* **Exercise details**:
Restate every record word for word, without the pictures.

* **Supplied information**:
----

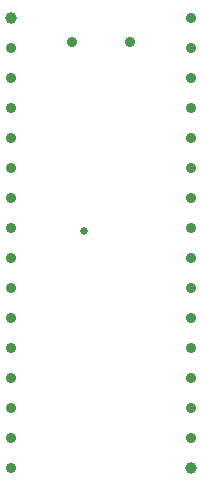
<source format=gbr>
G04 Generated by Ultiboard 14.1 *
%FSLAX24Y24*%
%MOIN*%

%ADD10C,0.0001*%
%ADD11C,0.0250*%
%ADD12C,0.0350*%
%ADD13C,0.0392*%


G04 ColorRGB 000000 for the following layer *
%LNDrill-Copper Top-Copper Bottom*%
%LPD*%
G54D11*
X3200Y8900D03*
G54D12*
X6750Y13000D03*
X6750Y5000D03*
X6750Y2000D03*
X6750Y4000D03*
X6750Y3000D03*
X6750Y8000D03*
X6750Y7000D03*
X6750Y6000D03*
X6750Y10000D03*
X6750Y9000D03*
X6750Y11000D03*
X6750Y15000D03*
X6750Y12000D03*
X6750Y14000D03*
X6750Y16000D03*
X750Y12000D03*
X750Y15000D03*
X750Y13000D03*
X750Y14000D03*
X750Y9000D03*
X750Y10000D03*
X750Y11000D03*
X750Y7000D03*
X750Y8000D03*
X750Y6000D03*
X750Y2000D03*
X750Y4000D03*
X750Y5000D03*
X750Y3000D03*
X750Y1000D03*
X2800Y15200D03*
X4717Y15200D03*
G54D13*
X6750Y1000D03*
X750Y16000D03*

M02*

</source>
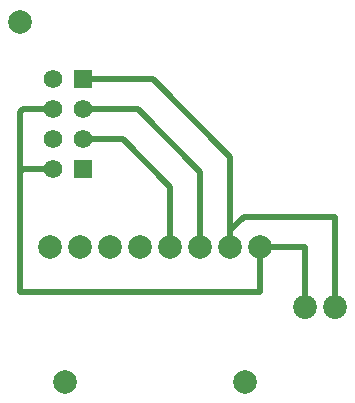
<source format=gbr>
%TF.GenerationSoftware,KiCad,Pcbnew,5.1.7+dfsg1-1~bpo10+1*%
%TF.CreationDate,2020-11-10T14:05:56+09:00*%
%TF.ProjectId,MPU6050+ESP01_1,4d505536-3035-4302-9b45-535030315f31,rev?*%
%TF.SameCoordinates,Original*%
%TF.FileFunction,Copper,L1,Top*%
%TF.FilePolarity,Positive*%
%FSLAX46Y46*%
G04 Gerber Fmt 4.6, Leading zero omitted, Abs format (unit mm)*
G04 Created by KiCad (PCBNEW 5.1.7+dfsg1-1~bpo10+1) date 2020-11-10 14:05:56*
%MOMM*%
%LPD*%
G01*
G04 APERTURE LIST*
%TA.AperFunction,ComponentPad*%
%ADD10C,2.000000*%
%TD*%
%TA.AperFunction,ComponentPad*%
%ADD11C,2.020000*%
%TD*%
%TA.AperFunction,ComponentPad*%
%ADD12C,1.575000*%
%TD*%
%TA.AperFunction,ComponentPad*%
%ADD13R,1.575000X1.575000*%
%TD*%
%TA.AperFunction,ViaPad*%
%ADD14C,2.000000*%
%TD*%
%TA.AperFunction,Conductor*%
%ADD15C,0.500000*%
%TD*%
G04 APERTURE END LIST*
D10*
%TO.P,U2,8*%
%TO.N,Net-(U2-Pad8)*%
X104140000Y-119380000D03*
%TO.P,U2,7*%
%TO.N,Net-(U2-Pad7)*%
X106680000Y-119380000D03*
%TO.P,U2,6*%
%TO.N,Net-(U2-Pad6)*%
X109220000Y-119380000D03*
%TO.P,U2,5*%
%TO.N,Net-(U2-Pad5)*%
X111760000Y-119380000D03*
%TO.P,U2,4*%
%TO.N,Net-(U1-Pad2)*%
X114300000Y-119380000D03*
%TO.P,U2,3*%
%TO.N,Net-(U1-Pad3)*%
X116840000Y-119380000D03*
%TO.P,U2,2*%
%TO.N,GND*%
X119380000Y-119380000D03*
%TO.P,U2,1*%
%TO.N,+3V3*%
X121920000Y-119380000D03*
%TD*%
D11*
%TO.P,J1,2*%
%TO.N,+3V3*%
X125730000Y-124460000D03*
%TO.P,J1,1*%
%TO.N,GND*%
X128270000Y-124460000D03*
%TD*%
D12*
%TO.P,U1,8*%
%TO.N,+3V3*%
X104405001Y-112835001D03*
%TO.P,U1,7*%
%TO.N,Net-(U1-Pad7)*%
X104405001Y-110295001D03*
%TO.P,U1,6*%
%TO.N,+3V3*%
X104405001Y-107755001D03*
%TO.P,U1,5*%
%TO.N,Net-(U1-Pad5)*%
X104405001Y-105215001D03*
D13*
%TO.P,U1,4*%
%TO.N,GND*%
X106945001Y-105215001D03*
D12*
%TO.P,U1,3*%
%TO.N,Net-(U1-Pad3)*%
X106945001Y-107755001D03*
%TO.P,U1,2*%
%TO.N,Net-(U1-Pad2)*%
X106945001Y-110295001D03*
D13*
%TO.P,U1,1*%
%TO.N,Net-(U1-Pad1)*%
X106945001Y-112835001D03*
%TD*%
D14*
%TO.N,*%
X120650000Y-130810000D03*
X101600000Y-100330000D03*
X105410000Y-130810000D03*
%TD*%
D15*
%TO.N,+3V3*%
X121920000Y-123190000D02*
X121920000Y-119380000D01*
X101600000Y-123190000D02*
X121920000Y-123190000D01*
X104405001Y-107755001D02*
X101794999Y-107755001D01*
X101794999Y-107755001D02*
X101600000Y-107950000D01*
X101794999Y-112835001D02*
X101600000Y-113030000D01*
X104405001Y-112835001D02*
X101794999Y-112835001D01*
X101600000Y-107950000D02*
X101600000Y-113030000D01*
X101600000Y-113030000D02*
X101600000Y-123190000D01*
X125730000Y-119380000D02*
X121920000Y-119380000D01*
X125730000Y-124460000D02*
X125730000Y-119380000D01*
%TO.N,GND*%
X106945001Y-105215001D02*
X112835001Y-105215001D01*
X119380000Y-111760000D02*
X119380000Y-119380000D01*
X112835001Y-105215001D02*
X119380000Y-111760000D01*
X119380000Y-117965787D02*
X119380000Y-119380000D01*
X120505787Y-116840000D02*
X119380000Y-117965787D01*
X128270000Y-124460000D02*
X128270000Y-116840000D01*
X128270000Y-116840000D02*
X120505787Y-116840000D01*
%TO.N,Net-(U1-Pad3)*%
X106945001Y-107755001D02*
X111565001Y-107755001D01*
X116840000Y-113030000D02*
X116840000Y-119380000D01*
X111565001Y-107755001D02*
X116840000Y-113030000D01*
%TO.N,Net-(U1-Pad2)*%
X106945001Y-110295001D02*
X110295001Y-110295001D01*
X114300000Y-114300000D02*
X114300000Y-119380000D01*
X110295001Y-110295001D02*
X114300000Y-114300000D01*
%TD*%
M02*

</source>
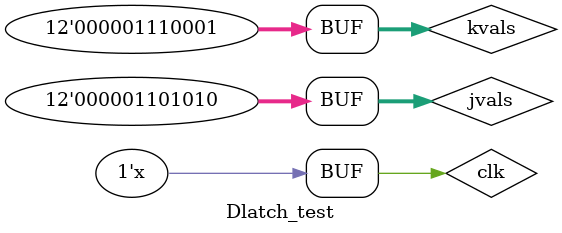
<source format=v>
`timescale 1ns / 1ps


module Dlatch_test;
    reg j;
    reg k;
    reg clk;
    
    wire q;
    
    integer idx;
    
    wire [11:0] jvals = 8'b0110_1010;
    wire [11:0] kvals = 8'b0111_0001;
    
    JKFF dut(
        .clk(clk),
        .j(j),
        .k(k),
        .q(q)
     );
     
     initial begin
        j = 0;
        k = 1;
        idx = 0;
        clk = 1;
     end
     
     always #10 clk=~clk;
     
     always @(posedge clk) begin
        idx = (idx + 1) % 8;
        j = jvals[idx];
        k = kvals[idx];
     end
endmodule
</source>
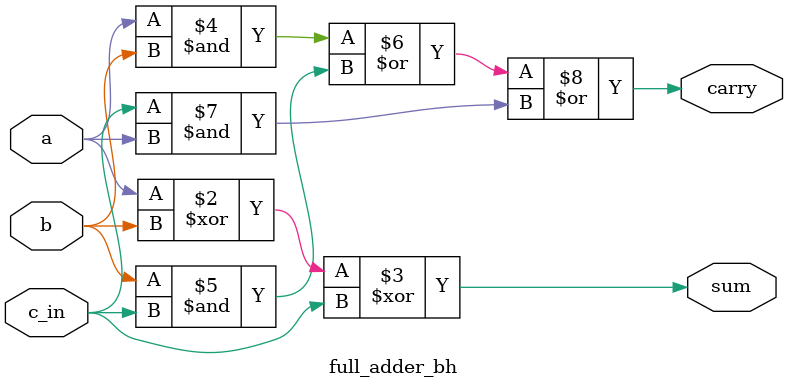
<source format=v>
`timescale 1ns / 1ps


module full_adder_bh(a, b, c_in, sum, carry);
input a, b, c_in;
output reg sum, carry;

always@(a or b or c_in)
begin
sum = a^b^c_in;
carry = a&b | b&c_in | c_in&a;
end
endmodule

</source>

----

* **Written response**:
<source format=gbr>
G04 Generated by Ultiboard 14.1 *
%FSLAX24Y24*%
%MOIN*%

%ADD10C,0.0001*%
%ADD11C,0.0250*%
%ADD12C,0.0350*%
%ADD13C,0.0392*%


G04 ColorRGB 000000 for the following layer *
%LNDrill-Copper Top-Copper Bottom*%
%LPD*%
G54D11*
X3200Y8900D03*
G54D12*
X6750Y13000D03*
X6750Y5000D03*
X6750Y2000D03*
X6750Y4000D03*
X6750Y3000D03*
X6750Y8000D03*
X6750Y7000D03*
X6750Y6000D03*
X6750Y10000D03*
X6750Y9000D03*
X6750Y11000D03*
X6750Y15000D03*
X6750Y12000D03*
X6750Y14000D03*
X6750Y16000D03*
X750Y12000D03*
X750Y15000D03*
X750Y13000D03*
X750Y14000D03*
X750Y9000D03*
X750Y10000D03*
X750Y11000D03*
X750Y7000D03*
X750Y8000D03*
X750Y6000D03*
X750Y2000D03*
X750Y4000D03*
X750Y5000D03*
X750Y3000D03*
X750Y1000D03*
X2800Y15200D03*
X4717Y15200D03*
G54D13*
X6750Y1000D03*
X750Y16000D03*

M02*

</source>
<source format=gbr>
%TF.GenerationSoftware,KiCad,Pcbnew,5.1.7+dfsg1-1~bpo10+1*%
%TF.CreationDate,2020-11-10T14:05:56+09:00*%
%TF.ProjectId,MPU6050+ESP01_1,4d505536-3035-4302-9b45-535030315f31,rev?*%
%TF.SameCoordinates,Original*%
%TF.FileFunction,Copper,L1,Top*%
%TF.FilePolarity,Positive*%
%FSLAX46Y46*%
G04 Gerber Fmt 4.6, Leading zero omitted, Abs format (unit mm)*
G04 Created by KiCad (PCBNEW 5.1.7+dfsg1-1~bpo10+1) date 2020-11-10 14:05:56*
%MOMM*%
%LPD*%
G01*
G04 APERTURE LIST*
%TA.AperFunction,ComponentPad*%
%ADD10C,2.000000*%
%TD*%
%TA.AperFunction,ComponentPad*%
%ADD11C,2.020000*%
%TD*%
%TA.AperFunction,ComponentPad*%
%ADD12C,1.575000*%
%TD*%
%TA.AperFunction,ComponentPad*%
%ADD13R,1.575000X1.575000*%
%TD*%
%TA.AperFunction,ViaPad*%
%ADD14C,2.000000*%
%TD*%
%TA.AperFunction,Conductor*%
%ADD15C,0.500000*%
%TD*%
G04 APERTURE END LIST*
D10*
%TO.P,U2,8*%
%TO.N,Net-(U2-Pad8)*%
X104140000Y-119380000D03*
%TO.P,U2,7*%
%TO.N,Net-(U2-Pad7)*%
X106680000Y-119380000D03*
%TO.P,U2,6*%
%TO.N,Net-(U2-Pad6)*%
X109220000Y-119380000D03*
%TO.P,U2,5*%
%TO.N,Net-(U2-Pad5)*%
X111760000Y-119380000D03*
%TO.P,U2,4*%
%TO.N,Net-(U1-Pad2)*%
X114300000Y-119380000D03*
%TO.P,U2,3*%
%TO.N,Net-(U1-Pad3)*%
X116840000Y-119380000D03*
%TO.P,U2,2*%
%TO.N,GND*%
X119380000Y-119380000D03*
%TO.P,U2,1*%
%TO.N,+3V3*%
X121920000Y-119380000D03*
%TD*%
D11*
%TO.P,J1,2*%
%TO.N,+3V3*%
X125730000Y-124460000D03*
%TO.P,J1,1*%
%TO.N,GND*%
X128270000Y-124460000D03*
%TD*%
D12*
%TO.P,U1,8*%
%TO.N,+3V3*%
X104405001Y-112835001D03*
%TO.P,U1,7*%
%TO.N,Net-(U1-Pad7)*%
X104405001Y-110295001D03*
%TO.P,U1,6*%
%TO.N,+3V3*%
X104405001Y-107755001D03*
%TO.P,U1,5*%
%TO.N,Net-(U1-Pad5)*%
X104405001Y-105215001D03*
D13*
%TO.P,U1,4*%
%TO.N,GND*%
X106945001Y-105215001D03*
D12*
%TO.P,U1,3*%
%TO.N,Net-(U1-Pad3)*%
X106945001Y-107755001D03*
%TO.P,U1,2*%
%TO.N,Net-(U1-Pad2)*%
X106945001Y-110295001D03*
D13*
%TO.P,U1,1*%
%TO.N,Net-(U1-Pad1)*%
X106945001Y-112835001D03*
%TD*%
D14*
%TO.N,*%
X120650000Y-130810000D03*
X101600000Y-100330000D03*
X105410000Y-130810000D03*
%TD*%
D15*
%TO.N,+3V3*%
X121920000Y-123190000D02*
X121920000Y-119380000D01*
X101600000Y-123190000D02*
X121920000Y-123190000D01*
X104405001Y-107755001D02*
X101794999Y-107755001D01*
X101794999Y-107755001D02*
X101600000Y-107950000D01*
X101794999Y-112835001D02*
X101600000Y-113030000D01*
X104405001Y-112835001D02*
X101794999Y-112835001D01*
X101600000Y-107950000D02*
X101600000Y-113030000D01*
X101600000Y-113030000D02*
X101600000Y-123190000D01*
X125730000Y-119380000D02*
X121920000Y-119380000D01*
X125730000Y-124460000D02*
X125730000Y-119380000D01*
%TO.N,GND*%
X106945001Y-105215001D02*
X112835001Y-105215001D01*
X119380000Y-111760000D02*
X119380000Y-119380000D01*
X112835001Y-105215001D02*
X119380000Y-111760000D01*
X119380000Y-117965787D02*
X119380000Y-119380000D01*
X120505787Y-116840000D02*
X119380000Y-117965787D01*
X128270000Y-124460000D02*
X128270000Y-116840000D01*
X128270000Y-116840000D02*
X120505787Y-116840000D01*
%TO.N,Net-(U1-Pad3)*%
X106945001Y-107755001D02*
X111565001Y-107755001D01*
X116840000Y-113030000D02*
X116840000Y-119380000D01*
X111565001Y-107755001D02*
X116840000Y-113030000D01*
%TO.N,Net-(U1-Pad2)*%
X106945001Y-110295001D02*
X110295001Y-110295001D01*
X114300000Y-114300000D02*
X114300000Y-119380000D01*
X110295001Y-110295001D02*
X114300000Y-114300000D01*
%TD*%
M02*

</source>
<source format=v>
`timescale 1ns / 1ps


module Dlatch_test;
    reg j;
    reg k;
    reg clk;
    
    wire q;
    
    integer idx;
    
    wire [11:0] jvals = 8'b0110_1010;
    wire [11:0] kvals = 8'b0111_0001;
    
    JKFF dut(
        .clk(clk),
        .j(j),
        .k(k),
        .q(q)
     );
     
     initial begin
        j = 0;
        k = 1;
        idx = 0;
        clk = 1;
     end
     
     always #10 clk=~clk;
     
     always @(posedge clk) begin
        idx = (idx + 1) % 8;
        j = jvals[idx];
        k = kvals[idx];
     end
endmodule
</source>
<source format=v>
`timescale 1ns / 1ps


module full_adder_bh(a, b, c_in, sum, carry);
input a, b, c_in;
output reg sum, carry;

always@(a or b or c_in)
begin
sum = a^b^c_in;
carry = a&b | b&c_in | c_in&a;
end
endmodule

</source>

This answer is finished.